RECQ5 Helicase Cooperates with MUS81 Endonuclease in Processing Stalled Replication Forks at Common Fragile Sites during Mitosis

  • Mol Cell. 2017 Jun 1;66(5):658-671.e8. doi: 10.1016/j.molcel.2017.05.006.
Stefano Di Marco  1 Zdenka Hasanova  2 Radhakrishnan Kanagaraj  1 Nagaraja Chappidi  1 Veronika Altmannova  3 Shruti Menon  1 Hana Sedlackova  2 Jana Langhoff  1 Kalpana Surendranath  4 Daniela Hühn  1 Rahul Bhowmick  5 Victoria Marini  2 Stefano Ferrari  1 Ian D Hickson  5 Lumir Krejci  6 Pavel Janscak  7
Affiliations
  • 1. Institute of Molecular Cancer Research, University of Zurich, Winterthurerstrasse 190, 8057 Zurich, Switzerland.
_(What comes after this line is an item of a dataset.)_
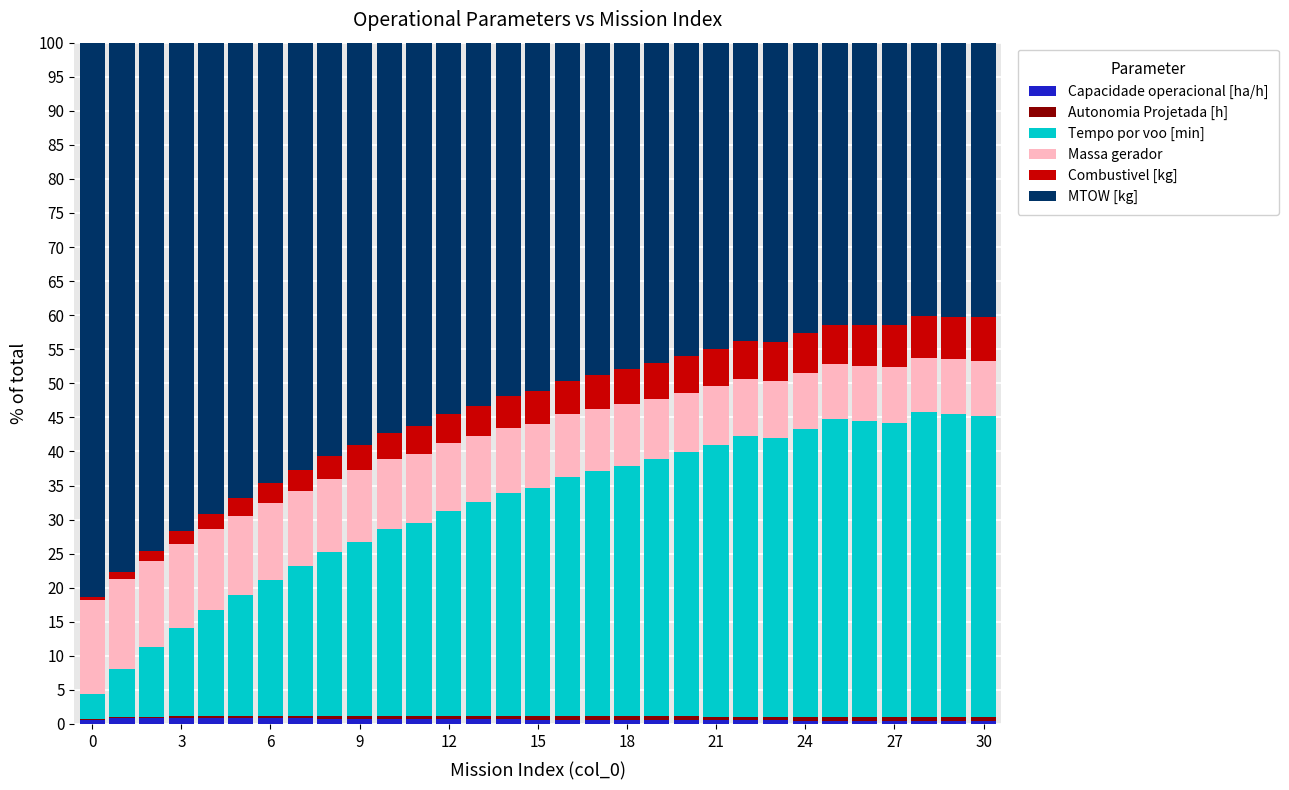

What is the highest value of the Capacidade operacional [ha/h] series?

0.9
  • 2. Department of Biology, Faculty of Medicine, Masaryk University, Kamenice 5/A7, Brno 62500, Czech Republic.
  • 3. Department of Biology, Faculty of Medicine, Masaryk University, Kamenice 5/A7, Brno 62500, Czech Republic; International Clinical Research Center, St. Anne's University Hospital, Pekarska 53, Brno 656 91, Czech Republic.
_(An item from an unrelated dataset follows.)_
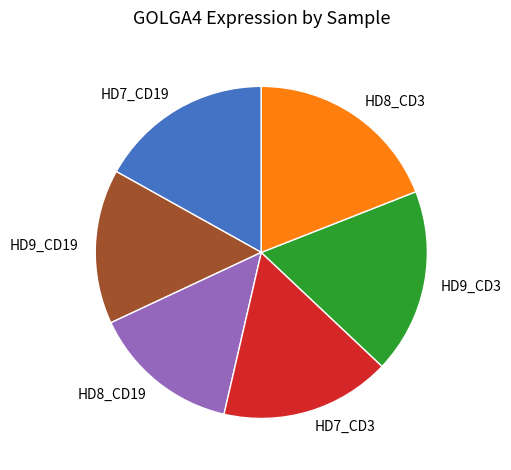

Approximately how many times larger is the value at HD9_CD19 compared to HD8_CD19?

1.0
  • 4. Department of Biomedical Sciences, University of Westminster, 115 New Cavendish Street, London W1W 6UW, UK.
  • 5. Center for Chromosome Stability and Center for Healthy Aging, Department of Cellular and Molecular Medicine, University of Copenhagen, Panum Insitute Building 18.1, Blegdamsvej 3B, 2200 Copenhagen N, Denmark.
  • 6. Department of Biology, Faculty of Medicine, Masaryk University, Kamenice 5/A7, Brno 62500, Czech Republic; International Clinical Research Center, St. Anne's University Hospital, Pekarska 53, Brno 656 91, Czech Republic; National Centre for Biomolecular Research, Faculty of Science, Masaryk University, Kamenice 5/A4, 625 00, Brno, Czech Republic. Electronic address: [email protected].
  • 7. Institute of Molecular Cancer Research, University of Zurich, Winterthurerstrasse 190, 8057 Zurich, Switzerland. Electronic address: [email protected].
Abstract

The MUS81-EME1 Endonuclease cleaves late replication intermediates at common fragile sites (CFSs) during early Mitosis to trigger DNA-repair synthesis that ensures faithful chromosome segregation. Here, we show that these DNA transactions are promoted by RECQ5 DNA helicase in a manner dependent on its Ser727 phosphorylation by CDK1. Upon replication stress, RECQ5 associates with CFSs in early Mitosis through its physical interaction with MUS81 and promotes MUS81-dependent mitotic DNA synthesis. RECQ5 depletion or mutational inactivation of its ATP-binding site, RAD51-interacting domain, or phosphorylation site causes excessive binding of RAD51 to CFS loci and impairs CFS expression. This leads to defective chromosome segregation and accumulation of CFS-associated DNA damage in G1 cells. Biochemically, RECQ5 alleviates the inhibitory effect of RAD51 on 3'-flap DNA cleavage by MUS81-EME1 through its RAD51 filament disruption activity. These data suggest that RECQ5 removes RAD51 filaments stabilizing stalled replication forks at CFSs and hence facilitates CFS cleavage by MUS81-EME1.

Keywords
MUS81; RAD51 filament; RECQ5; common fragile sites; genomic instability; mitotic DNA synthesis; replication stress.